An einem der letzten Sommertage ging ich noch einmal in der Aare schwimmen. Ich stieg ins Wasser bei jenem Felsen, der im Volksmund «Dr Studänt» heisst. Ich hatte meine Taucherbrille dabei. Das Wasser war klar, wie ich es noch selten gesehen habe, in der Klos bot sich mir eine spektakuläre Unterwasserlandschaft mit schroffen Klippen, Schwärmen kleiner
Fische und ein paar richtig
dicken Brummern, die sich träge verzogen, als ein noch dickerer Fisch mit Taucherbrille auftauchte. Plötzlich sah ich unweit vom Ufer in gut zwei Metern
Tiefe etwas leuchten und glitzern - was war das? Ich tauchte hinunter, griff hinein in eine halb vermoderte Plastiktasche und hielt einen Schatz von Gold- und Silberschmuck in den Händen. Wirklich wahr, ungelogen. Natürlich waren die Brillanten aus Glas und wog das Gold viel zu leicht, um wirklich echt zu sein. Aber es waren doch immerhin ein paar Dutzend Broschen und Halsketten, Fingerringe und Armbanduhren, Ohrringe und Armreifen und so weiter und so fort.

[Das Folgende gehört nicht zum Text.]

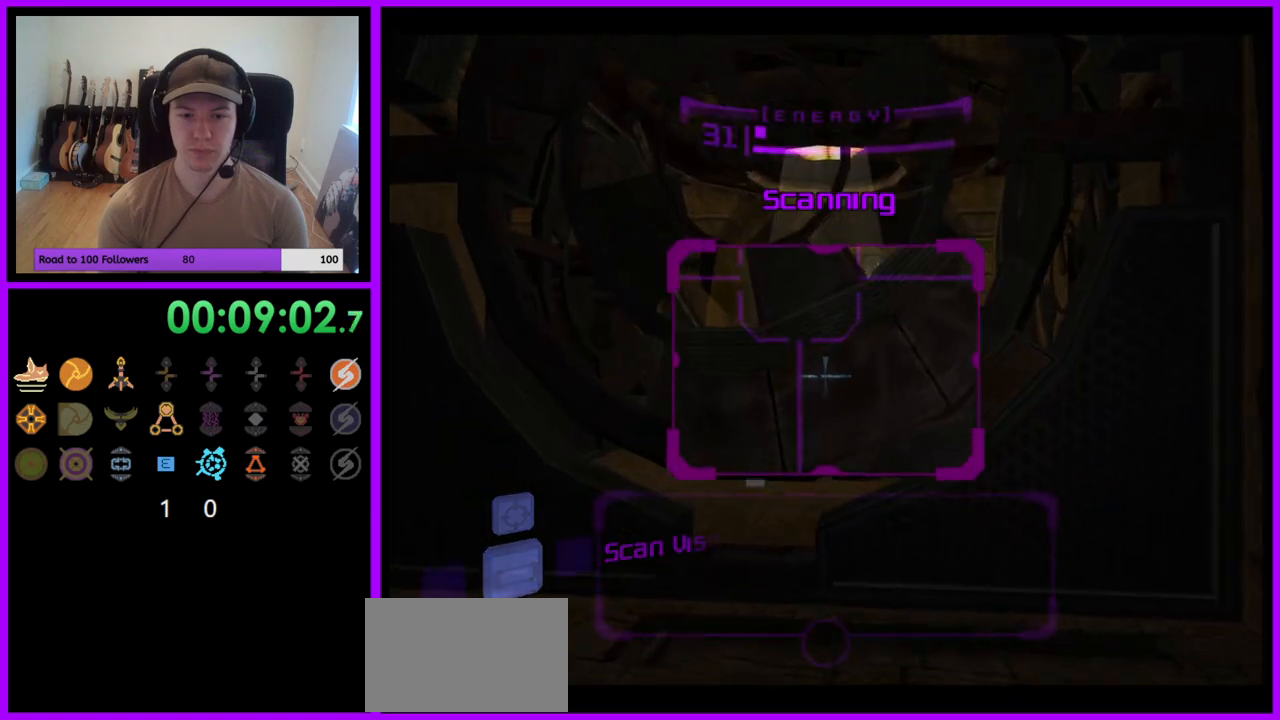
{"buttons": ["L1"], "left_stick": "right", "right_stick": "center", "events": [[33, "left_stick", "right"], [67, "B", "down"], [150, "B", "up"], [350, "L1", "up"], [450, "L1", "down"]]}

Seither frage ich mich, wie dieser Schatz in die Aare geriet. Die
Eigentümerin war ohne Zweifel eine junge Frau, der Schmuck ist sehr figürlich und verspielt. Hat sie ihren Liebsten betrogen,
worauf er zur Strafe ihren Schmuck Poseidon opferte?
Oder hat im Gegenteil er sie
verlassen und hat deshalb sie
alles, was er ihr jemals geschenkt hat, über Bord geworfen? Oder sonst was? Wir werden es nie wissen - es sei denn, die Besitzerin meldet sich bei mir und
erzählt mir die wahre Geschichte. Dann gebe ich ihr alles
zurück. Zum Nachweis ihres
Besitzanspruchs muss sie mir nur zwei Fragen beantworten: Welche Farbe hat die Dolce&Gabana-Uhr? Und welche Farbe
haben die Augen der schwarz-
goldenen, mit Diamanten
besetzten Schlangenbrosche? Meine Telefonnummer steht im Telefonbuch.
P.S: Ich habe nicht ganz alles
erwischt, ein bisschen was von dem Zeug liegt noch unten. Aber ich weiss genau, an welcher
Stelle. Nächsten Frühling hole ich es hoch. Versprochen.